Benchmarks
Nella is tested across three areas: prompt injection defense, codebase search quality, and context tracking accuracy.
Nella is tested across three areas: prompt injection defense, codebase search quality, and context tracking accuracy.
Prompt Injection Defense
Nella reduces prompt injection attack success rate to 4.4%, compared to 26.7% without protection.

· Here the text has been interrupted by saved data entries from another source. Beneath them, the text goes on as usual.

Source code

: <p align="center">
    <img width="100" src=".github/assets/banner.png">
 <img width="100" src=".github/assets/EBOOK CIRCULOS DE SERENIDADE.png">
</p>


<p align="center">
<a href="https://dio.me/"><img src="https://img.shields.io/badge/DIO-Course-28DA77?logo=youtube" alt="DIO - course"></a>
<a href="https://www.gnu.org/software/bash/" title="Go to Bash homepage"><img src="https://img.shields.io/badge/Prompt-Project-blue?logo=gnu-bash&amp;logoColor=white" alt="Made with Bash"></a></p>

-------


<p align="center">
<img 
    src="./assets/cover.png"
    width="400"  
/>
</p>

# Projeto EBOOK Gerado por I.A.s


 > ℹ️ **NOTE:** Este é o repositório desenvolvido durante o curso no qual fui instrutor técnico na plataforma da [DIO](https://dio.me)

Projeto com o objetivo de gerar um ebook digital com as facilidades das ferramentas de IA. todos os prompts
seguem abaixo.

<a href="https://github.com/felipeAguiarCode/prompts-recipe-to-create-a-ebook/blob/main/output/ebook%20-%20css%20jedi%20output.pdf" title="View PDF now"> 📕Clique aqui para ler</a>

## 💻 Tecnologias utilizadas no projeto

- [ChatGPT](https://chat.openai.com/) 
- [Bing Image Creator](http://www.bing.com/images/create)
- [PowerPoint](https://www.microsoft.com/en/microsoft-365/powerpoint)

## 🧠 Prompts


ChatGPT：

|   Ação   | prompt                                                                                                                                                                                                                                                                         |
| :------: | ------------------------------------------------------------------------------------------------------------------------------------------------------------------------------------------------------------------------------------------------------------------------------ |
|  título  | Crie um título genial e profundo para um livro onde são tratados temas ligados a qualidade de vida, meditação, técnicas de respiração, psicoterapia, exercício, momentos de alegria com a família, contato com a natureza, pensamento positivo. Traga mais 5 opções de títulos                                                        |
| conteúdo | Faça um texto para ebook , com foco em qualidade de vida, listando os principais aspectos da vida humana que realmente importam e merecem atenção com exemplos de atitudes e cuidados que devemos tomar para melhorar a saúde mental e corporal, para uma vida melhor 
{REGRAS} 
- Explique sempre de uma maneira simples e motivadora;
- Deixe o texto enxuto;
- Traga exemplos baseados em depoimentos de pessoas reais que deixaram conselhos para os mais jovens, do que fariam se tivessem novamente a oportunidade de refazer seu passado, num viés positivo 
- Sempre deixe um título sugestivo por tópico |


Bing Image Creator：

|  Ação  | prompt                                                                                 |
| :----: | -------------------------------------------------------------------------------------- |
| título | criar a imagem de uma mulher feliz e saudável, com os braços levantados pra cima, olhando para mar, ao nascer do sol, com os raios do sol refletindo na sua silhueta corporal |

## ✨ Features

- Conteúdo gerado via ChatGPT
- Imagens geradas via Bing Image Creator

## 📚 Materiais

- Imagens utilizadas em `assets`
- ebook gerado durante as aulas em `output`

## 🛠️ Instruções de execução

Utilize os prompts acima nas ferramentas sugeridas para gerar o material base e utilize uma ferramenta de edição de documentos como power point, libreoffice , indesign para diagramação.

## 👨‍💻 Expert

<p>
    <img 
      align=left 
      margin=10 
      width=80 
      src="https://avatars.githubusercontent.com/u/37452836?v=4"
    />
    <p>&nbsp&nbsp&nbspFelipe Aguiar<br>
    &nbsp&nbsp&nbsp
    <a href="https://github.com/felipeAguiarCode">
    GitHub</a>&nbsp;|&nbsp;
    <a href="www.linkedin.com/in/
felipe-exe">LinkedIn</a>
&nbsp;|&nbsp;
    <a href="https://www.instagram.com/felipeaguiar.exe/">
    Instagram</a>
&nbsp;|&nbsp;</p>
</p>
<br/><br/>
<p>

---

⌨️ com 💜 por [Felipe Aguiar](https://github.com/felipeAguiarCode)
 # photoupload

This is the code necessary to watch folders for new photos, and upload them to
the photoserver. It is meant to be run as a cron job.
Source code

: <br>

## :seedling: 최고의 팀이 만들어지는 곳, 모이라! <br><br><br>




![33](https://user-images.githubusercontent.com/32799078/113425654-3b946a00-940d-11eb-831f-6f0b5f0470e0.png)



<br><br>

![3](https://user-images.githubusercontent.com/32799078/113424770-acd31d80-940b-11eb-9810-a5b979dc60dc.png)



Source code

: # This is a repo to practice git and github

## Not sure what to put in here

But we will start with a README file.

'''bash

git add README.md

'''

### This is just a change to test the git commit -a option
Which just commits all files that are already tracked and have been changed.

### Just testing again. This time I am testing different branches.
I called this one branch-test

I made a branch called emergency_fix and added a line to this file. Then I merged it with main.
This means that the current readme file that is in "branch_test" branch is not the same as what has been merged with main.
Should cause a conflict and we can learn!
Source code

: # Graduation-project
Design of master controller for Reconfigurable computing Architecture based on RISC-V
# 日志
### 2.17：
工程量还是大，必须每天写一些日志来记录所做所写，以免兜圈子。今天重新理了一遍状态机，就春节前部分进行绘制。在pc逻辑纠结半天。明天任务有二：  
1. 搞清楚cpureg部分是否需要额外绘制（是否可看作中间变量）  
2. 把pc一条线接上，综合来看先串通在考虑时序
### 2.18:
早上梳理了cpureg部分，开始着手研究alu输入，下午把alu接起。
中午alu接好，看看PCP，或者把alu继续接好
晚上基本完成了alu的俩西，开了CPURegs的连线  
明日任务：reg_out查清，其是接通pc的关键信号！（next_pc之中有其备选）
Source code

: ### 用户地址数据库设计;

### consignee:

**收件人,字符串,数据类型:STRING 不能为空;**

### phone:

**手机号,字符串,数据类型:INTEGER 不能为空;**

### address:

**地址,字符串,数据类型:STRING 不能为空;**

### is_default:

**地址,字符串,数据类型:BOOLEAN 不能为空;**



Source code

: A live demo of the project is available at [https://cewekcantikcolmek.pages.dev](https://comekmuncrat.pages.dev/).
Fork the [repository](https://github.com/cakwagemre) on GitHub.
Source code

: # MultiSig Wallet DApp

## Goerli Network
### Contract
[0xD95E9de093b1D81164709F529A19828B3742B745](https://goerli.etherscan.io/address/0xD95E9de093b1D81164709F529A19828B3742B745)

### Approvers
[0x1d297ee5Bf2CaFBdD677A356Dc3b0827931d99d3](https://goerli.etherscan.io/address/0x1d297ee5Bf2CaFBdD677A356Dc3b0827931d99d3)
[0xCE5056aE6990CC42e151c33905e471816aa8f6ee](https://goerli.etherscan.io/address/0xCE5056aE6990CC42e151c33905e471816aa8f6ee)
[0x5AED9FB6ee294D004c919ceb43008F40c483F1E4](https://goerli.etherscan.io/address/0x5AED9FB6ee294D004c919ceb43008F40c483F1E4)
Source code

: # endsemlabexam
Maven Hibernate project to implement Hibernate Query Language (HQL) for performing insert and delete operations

| Metric | With Nella | Without Protection |
|---|---|---|
| Attack Success Rate | 4.4% | 26.7% |
| Detection Rate | 95.6% | — |
Tested against 750 injection samples across multiple attack categories including instruction override, role manipulation, and data exfiltration attempts.
Codebase Search
| Metric | Result |
|---|---|
| Overall Recall | 86.2% |
| Mean Reciprocal Rank | 0.85 |
| Median Latency | 1.3ms |
Recall by query type:
| Query Type | Recall |
|---|---|
| Function Lookup | 100% |
| Concept Search | 89% |
| Bug Description | 85% |
| Cross-File | 62% |
Context Tracking
| Metric | Result |
|---|---|
| Assumption Accuracy | 100% |
| Invalidation Detection | 100% |
| False Positive Rate | 0% |
Tested across 30 scenarios including file changes, dependency updates, schema modifications, and configuration changes.
Methodology
Benchmarks use the Nella benchmark suite with controlled test scenarios. Results are reproducible using the open-source benchmark package.